EXERCISE BRIEF: Ignoring the pictures, repeat every entry below exactly as it appears.

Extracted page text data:

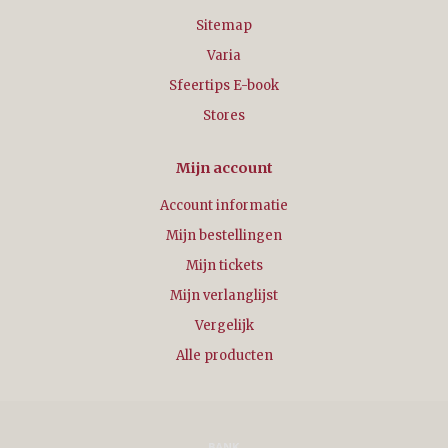
Sitemap
Varia
Sfeertips E-book
Stores
Mijn account
Account informatie
Mijn bestellingen
Mijn tickets
Mijn verlanglijst
Vergelijk
Alle producten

EXERCISE ANSWER:
Sitemap
Varia
Sfeertips E-book
Stores
Mijn account
Account informatie
Mijn bestellingen
Mijn tickets
Mijn verlanglijst
Vergelijk
Alle producten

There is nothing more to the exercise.